───── Records to process ─────

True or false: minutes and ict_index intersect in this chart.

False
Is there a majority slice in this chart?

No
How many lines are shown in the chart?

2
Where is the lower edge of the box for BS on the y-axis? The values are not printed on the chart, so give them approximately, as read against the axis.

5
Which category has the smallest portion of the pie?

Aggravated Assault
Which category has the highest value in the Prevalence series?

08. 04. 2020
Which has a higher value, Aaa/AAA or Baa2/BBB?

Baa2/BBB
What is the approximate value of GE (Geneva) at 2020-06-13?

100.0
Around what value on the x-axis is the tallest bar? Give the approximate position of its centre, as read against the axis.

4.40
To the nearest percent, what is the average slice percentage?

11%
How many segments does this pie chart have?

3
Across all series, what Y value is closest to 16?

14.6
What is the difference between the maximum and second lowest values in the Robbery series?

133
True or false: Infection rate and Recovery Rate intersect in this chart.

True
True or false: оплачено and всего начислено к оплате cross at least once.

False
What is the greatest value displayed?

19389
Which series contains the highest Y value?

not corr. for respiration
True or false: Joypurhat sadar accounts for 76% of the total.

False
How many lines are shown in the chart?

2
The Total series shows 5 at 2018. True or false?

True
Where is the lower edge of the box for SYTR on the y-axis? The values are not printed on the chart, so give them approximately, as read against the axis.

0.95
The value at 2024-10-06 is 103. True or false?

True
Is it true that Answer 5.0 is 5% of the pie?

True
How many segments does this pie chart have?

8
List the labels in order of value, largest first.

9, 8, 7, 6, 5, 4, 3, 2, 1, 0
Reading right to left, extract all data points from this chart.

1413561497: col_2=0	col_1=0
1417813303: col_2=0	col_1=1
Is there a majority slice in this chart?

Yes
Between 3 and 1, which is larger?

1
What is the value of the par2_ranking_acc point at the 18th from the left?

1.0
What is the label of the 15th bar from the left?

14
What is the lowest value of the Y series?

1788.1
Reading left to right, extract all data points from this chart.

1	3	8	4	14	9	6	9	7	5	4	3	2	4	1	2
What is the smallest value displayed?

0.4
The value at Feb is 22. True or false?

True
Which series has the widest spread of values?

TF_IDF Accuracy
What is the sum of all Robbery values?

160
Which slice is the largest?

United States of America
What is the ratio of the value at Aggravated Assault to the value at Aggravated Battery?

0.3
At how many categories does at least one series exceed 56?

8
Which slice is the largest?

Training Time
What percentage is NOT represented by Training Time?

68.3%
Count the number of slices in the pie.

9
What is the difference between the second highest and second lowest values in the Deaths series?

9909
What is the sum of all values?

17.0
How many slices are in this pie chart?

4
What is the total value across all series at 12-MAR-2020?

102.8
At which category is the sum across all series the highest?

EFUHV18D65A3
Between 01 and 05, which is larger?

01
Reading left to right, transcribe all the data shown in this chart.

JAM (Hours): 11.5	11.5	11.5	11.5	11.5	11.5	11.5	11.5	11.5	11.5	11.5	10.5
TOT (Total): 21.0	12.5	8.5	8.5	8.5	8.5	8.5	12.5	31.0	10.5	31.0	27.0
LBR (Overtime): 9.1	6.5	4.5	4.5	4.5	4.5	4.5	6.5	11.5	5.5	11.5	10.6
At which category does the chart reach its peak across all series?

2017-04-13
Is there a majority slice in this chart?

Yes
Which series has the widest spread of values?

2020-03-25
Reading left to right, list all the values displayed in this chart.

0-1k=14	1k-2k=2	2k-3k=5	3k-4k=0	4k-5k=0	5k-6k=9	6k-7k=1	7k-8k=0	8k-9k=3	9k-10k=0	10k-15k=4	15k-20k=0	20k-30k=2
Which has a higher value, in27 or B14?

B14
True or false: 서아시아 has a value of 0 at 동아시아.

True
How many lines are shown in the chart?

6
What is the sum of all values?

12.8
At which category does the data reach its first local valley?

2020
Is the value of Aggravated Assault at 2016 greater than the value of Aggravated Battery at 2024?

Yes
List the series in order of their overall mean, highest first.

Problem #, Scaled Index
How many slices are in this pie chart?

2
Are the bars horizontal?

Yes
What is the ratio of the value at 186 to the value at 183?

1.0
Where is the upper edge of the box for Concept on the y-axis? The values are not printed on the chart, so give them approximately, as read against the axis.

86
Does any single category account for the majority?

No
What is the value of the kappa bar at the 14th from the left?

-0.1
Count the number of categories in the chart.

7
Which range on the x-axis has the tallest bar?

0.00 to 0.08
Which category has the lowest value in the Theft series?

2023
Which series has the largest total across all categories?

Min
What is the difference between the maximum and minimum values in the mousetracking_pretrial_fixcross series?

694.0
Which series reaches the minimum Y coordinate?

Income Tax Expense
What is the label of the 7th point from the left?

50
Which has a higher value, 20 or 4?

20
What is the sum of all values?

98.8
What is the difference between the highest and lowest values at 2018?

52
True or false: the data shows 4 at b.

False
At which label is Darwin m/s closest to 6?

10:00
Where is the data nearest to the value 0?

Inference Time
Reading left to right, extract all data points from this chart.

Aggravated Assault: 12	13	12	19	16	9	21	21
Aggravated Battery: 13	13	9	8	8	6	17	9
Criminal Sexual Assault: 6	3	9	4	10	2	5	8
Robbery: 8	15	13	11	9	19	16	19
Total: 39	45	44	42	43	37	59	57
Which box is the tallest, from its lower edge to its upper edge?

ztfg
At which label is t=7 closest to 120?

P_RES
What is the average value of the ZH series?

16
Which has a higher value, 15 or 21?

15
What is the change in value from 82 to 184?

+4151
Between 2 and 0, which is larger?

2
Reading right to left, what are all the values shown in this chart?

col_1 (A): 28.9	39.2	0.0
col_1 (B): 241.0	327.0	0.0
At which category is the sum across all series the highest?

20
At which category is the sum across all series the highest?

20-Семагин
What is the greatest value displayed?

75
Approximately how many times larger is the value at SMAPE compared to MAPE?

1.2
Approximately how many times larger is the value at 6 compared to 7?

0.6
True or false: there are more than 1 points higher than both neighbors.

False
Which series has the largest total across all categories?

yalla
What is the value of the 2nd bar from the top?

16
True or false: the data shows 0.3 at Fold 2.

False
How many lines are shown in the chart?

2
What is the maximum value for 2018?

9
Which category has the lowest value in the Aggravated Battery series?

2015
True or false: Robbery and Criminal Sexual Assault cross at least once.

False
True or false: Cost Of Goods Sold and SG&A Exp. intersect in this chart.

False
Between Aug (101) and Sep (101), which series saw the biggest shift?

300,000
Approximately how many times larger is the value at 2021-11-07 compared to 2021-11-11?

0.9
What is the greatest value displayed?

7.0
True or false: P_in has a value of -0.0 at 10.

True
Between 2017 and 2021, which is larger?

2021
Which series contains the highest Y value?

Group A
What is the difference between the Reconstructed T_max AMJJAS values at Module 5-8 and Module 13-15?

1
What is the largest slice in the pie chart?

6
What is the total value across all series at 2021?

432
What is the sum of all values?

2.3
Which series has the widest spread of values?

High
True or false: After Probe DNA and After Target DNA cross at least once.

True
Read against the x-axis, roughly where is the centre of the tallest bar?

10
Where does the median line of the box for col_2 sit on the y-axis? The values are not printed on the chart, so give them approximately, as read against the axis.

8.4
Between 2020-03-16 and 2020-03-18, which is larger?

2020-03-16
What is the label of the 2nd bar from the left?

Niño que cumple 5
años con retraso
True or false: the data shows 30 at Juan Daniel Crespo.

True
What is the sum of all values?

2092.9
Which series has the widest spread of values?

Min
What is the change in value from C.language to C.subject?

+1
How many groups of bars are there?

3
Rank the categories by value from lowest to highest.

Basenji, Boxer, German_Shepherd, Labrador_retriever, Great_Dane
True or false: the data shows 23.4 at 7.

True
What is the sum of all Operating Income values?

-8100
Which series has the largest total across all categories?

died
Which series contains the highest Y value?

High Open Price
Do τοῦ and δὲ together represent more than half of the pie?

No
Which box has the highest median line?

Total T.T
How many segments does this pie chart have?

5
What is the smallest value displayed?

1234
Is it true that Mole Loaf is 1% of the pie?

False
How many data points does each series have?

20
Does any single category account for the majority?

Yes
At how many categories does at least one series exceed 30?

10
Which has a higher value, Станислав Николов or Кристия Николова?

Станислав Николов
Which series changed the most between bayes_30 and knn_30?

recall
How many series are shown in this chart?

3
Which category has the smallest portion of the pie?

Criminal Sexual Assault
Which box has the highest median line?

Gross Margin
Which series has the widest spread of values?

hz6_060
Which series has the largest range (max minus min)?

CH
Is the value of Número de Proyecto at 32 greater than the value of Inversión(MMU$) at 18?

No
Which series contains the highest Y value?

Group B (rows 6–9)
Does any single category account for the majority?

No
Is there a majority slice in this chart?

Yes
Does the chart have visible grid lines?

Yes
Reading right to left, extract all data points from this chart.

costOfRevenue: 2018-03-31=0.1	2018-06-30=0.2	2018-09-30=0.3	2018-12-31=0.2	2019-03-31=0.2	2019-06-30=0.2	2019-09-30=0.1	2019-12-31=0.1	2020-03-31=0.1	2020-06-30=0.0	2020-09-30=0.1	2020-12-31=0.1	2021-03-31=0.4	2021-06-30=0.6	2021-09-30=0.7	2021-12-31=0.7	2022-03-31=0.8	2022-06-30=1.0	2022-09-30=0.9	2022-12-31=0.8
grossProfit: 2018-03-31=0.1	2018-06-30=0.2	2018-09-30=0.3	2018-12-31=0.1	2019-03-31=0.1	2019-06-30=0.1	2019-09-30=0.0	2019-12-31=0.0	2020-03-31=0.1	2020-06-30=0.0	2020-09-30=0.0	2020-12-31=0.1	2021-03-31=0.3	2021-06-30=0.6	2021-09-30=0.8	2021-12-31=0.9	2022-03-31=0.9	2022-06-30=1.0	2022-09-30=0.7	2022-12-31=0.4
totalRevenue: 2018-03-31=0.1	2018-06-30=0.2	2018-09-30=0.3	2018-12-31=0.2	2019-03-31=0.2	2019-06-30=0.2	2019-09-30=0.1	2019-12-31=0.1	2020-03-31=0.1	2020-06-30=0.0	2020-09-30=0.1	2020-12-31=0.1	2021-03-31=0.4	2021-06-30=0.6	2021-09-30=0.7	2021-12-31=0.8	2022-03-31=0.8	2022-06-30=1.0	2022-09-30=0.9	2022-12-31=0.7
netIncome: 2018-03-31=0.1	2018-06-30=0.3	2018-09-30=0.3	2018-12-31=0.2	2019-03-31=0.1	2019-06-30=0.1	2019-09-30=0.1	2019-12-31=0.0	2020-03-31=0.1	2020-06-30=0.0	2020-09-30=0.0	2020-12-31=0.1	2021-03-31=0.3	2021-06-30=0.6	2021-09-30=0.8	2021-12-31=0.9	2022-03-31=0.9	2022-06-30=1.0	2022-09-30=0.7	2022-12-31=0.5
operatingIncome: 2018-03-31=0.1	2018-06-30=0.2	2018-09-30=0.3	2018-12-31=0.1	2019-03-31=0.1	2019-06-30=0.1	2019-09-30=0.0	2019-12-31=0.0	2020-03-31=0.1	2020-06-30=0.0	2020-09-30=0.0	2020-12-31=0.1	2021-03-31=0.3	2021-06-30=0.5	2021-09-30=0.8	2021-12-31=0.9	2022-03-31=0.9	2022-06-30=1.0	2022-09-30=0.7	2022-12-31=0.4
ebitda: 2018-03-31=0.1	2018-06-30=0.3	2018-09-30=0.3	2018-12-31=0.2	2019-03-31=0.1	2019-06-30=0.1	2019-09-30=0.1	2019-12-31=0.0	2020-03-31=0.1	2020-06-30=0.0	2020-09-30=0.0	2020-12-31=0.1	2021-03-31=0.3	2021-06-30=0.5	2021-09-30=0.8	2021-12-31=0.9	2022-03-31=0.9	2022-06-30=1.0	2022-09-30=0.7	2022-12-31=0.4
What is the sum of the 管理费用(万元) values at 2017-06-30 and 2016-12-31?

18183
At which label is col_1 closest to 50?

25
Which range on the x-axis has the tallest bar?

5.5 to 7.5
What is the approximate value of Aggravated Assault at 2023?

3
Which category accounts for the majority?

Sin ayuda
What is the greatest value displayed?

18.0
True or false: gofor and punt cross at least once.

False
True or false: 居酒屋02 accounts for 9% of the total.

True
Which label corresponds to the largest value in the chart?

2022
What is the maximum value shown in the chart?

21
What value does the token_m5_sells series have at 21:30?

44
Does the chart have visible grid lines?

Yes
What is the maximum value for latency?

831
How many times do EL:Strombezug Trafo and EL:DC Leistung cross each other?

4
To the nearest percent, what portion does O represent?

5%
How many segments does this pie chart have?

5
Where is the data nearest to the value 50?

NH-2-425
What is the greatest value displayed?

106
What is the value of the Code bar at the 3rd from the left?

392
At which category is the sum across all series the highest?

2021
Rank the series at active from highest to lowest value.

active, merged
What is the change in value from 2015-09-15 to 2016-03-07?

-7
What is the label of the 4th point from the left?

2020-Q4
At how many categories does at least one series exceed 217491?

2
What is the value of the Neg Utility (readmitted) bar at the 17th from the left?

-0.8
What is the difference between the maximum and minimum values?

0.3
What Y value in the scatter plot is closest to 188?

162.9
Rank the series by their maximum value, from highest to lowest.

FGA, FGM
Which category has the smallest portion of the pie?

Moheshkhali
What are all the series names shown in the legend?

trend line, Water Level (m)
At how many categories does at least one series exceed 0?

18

─────

▶ Task brief: Count the lines in the rows above that contain the string "more", treating uppercase and lowercase as different, and reply with only that number.

▶ Task output: 2